In Wisconsin, Democratic Representatives Ryan Spaude and Kelda Roys have recently introduced a bill aiming to thwart scams and mitigate losses. They note an explosive growth in crypto ATM numbers—rising from a few thousand to over 30,000 kiosks statewide—without commensurate regulation. Roys characterized the current environment as a “wild west situation,” with kiosks operating as money transmitters yet evading typical regulatory oversight.
Common Scam Tactics
Scammers exploit familiar deceptive methods adapted to new technology. A frequently used tactic involves imposters posing as law enforcement or IRS officials, coercing victims to transfer funds via crypto ATM to avoid legal repercussions. Other stories include fraudsters masquerading as tech support warning of identity theft, or fabricating emergencies involving loved ones, to convince victims to use the machines repeatedly.
Senator Gu commented on this technological learning curve: “Because [crypto ATM] operators have been able to operate outside the scope of regulation, that has really meant that they are incredibly useful for criminals and scammers.” Importantly, unlike traditional credit card fraud, cryptocurrency transactions are irreversible, exacerbating victim losses.
Industry Response and Regulatory Measures
While some industry representatives argue that concerns about crypto ATM fraud are exaggerated—citing higher fraud rates with credit and debit cards—state regulators are pressing forward with measures to protect consumers. Spokane, Washington, went so far as to ban crypto ATMs outright, whereas Vermont implemented a moratorium and new regulations in 2024. Most state laws avoid bans, instead imposing practical safeguards including:
- Daily transaction limits to limit maximum potential losses per individual. Wisconsin proposes a $1,000 cap, while Oklahoma permits $2,000 for new customers only.
- Mandatory posting of notices at kiosks warning of fraud risks.
- Licensing requirements obligating operators to comply with state money transmitter laws.
- Provision of transaction receipts that include recipient wallet addresses for transparency.
- Customer service availability during kiosk operating hours.
- Assigning staff for regulatory compliance.

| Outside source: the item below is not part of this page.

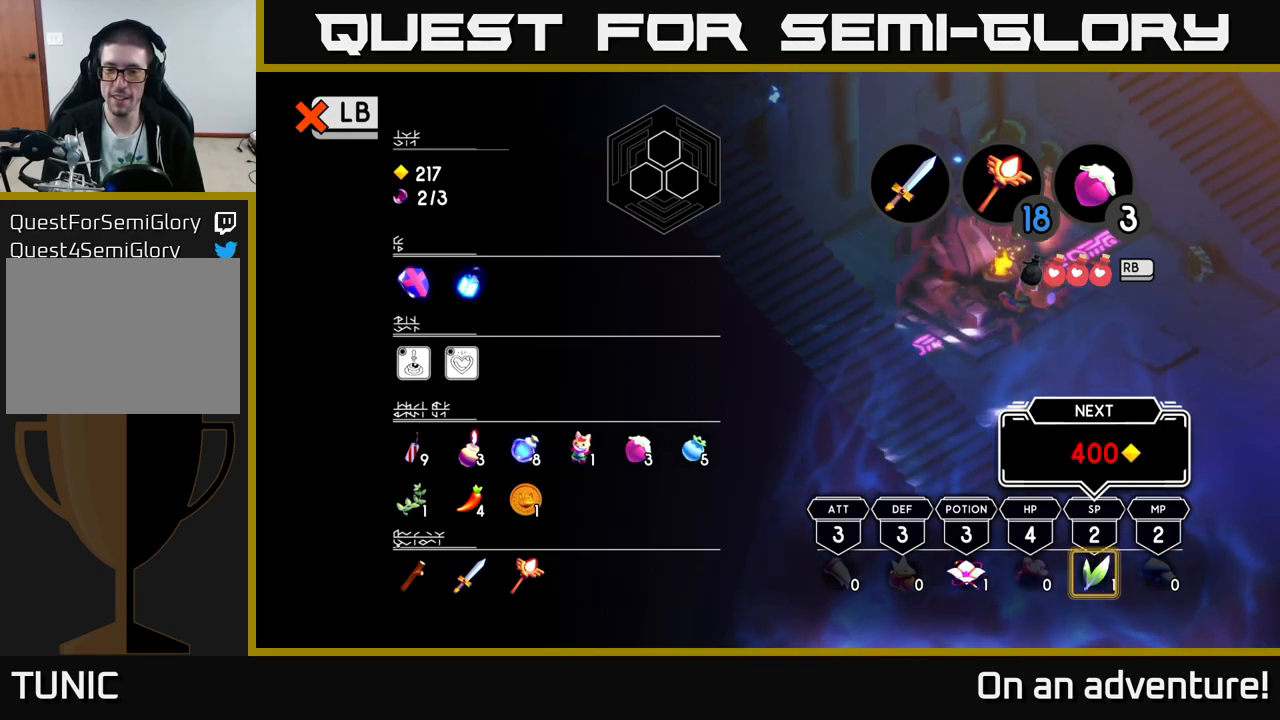
{"buttons": [], "left_stick": "center", "right_stick": "center", "events": []}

Additionally, many states require operators to refund customers who fall victim to fraud under defined circumstances. Definitions of “new customer” vary, with Rhode Island considering individuals new within 30 days of their first transaction and Oklahoma within 72 hours. Wisconsin’s legislation notably does not differentiate between new and returning customers, reflecting a concern for victims of prolonged scams such as romance fraud.

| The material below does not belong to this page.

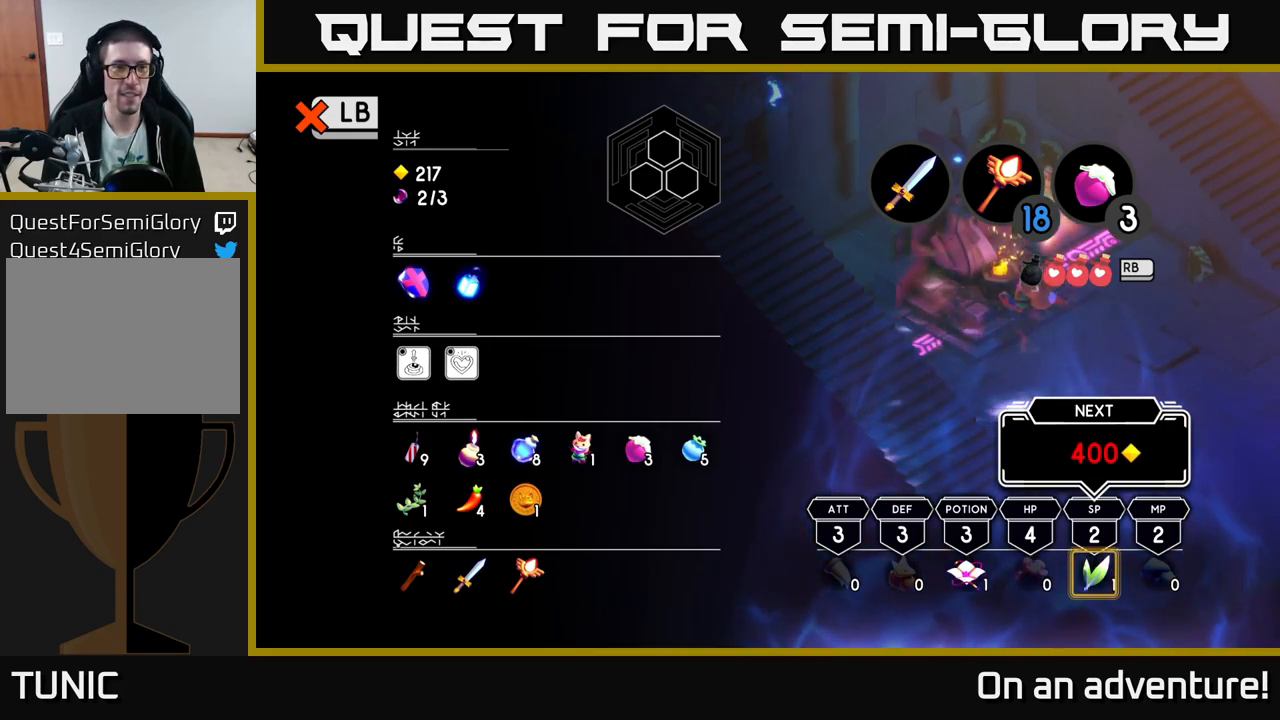
{"buttons": [], "left_stick": "center", "right_stick": "center", "events": []}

Legislation in Oklahoma and Wisconsin also addresses fee caps, since some crypto ATM operators charge fees as high as 19%, described by lawmakers as predatory. Oklahoma limits fees to 15%, while Wisconsin proposes a cap of 3% or $5, whichever is greater.
Controversies and Federal Perspectives
Not all regulatory efforts are universally welcomed. Oklahoma Governor Kevin Stitt vetoed his state’s bill, criticizing it as an unwarranted intrusion conflicting with free-market principles. However, state legislatures in some cases have overridden such vetoes.
On the federal level, Illinois Senator Richard Durbin introduced legislation in February aiming to harmonize regulations by pre-empting conflicting state rules while allowing states to impose additional protections. Under the federal bill, defrauded new customers would receive refunds for both transactions and associated fees, while protections for repeat victims are also contemplated.
As cryptocurrencies continue to embed themselves into everyday financial services, emerging regulations seek to navigate the balance between innovation and consumer protection. With scammers adapting age-old tricks to new digital formats, legislative safeguards around crypto ATMs aim to reduce harm, particularly among some of the most vulnerable populations.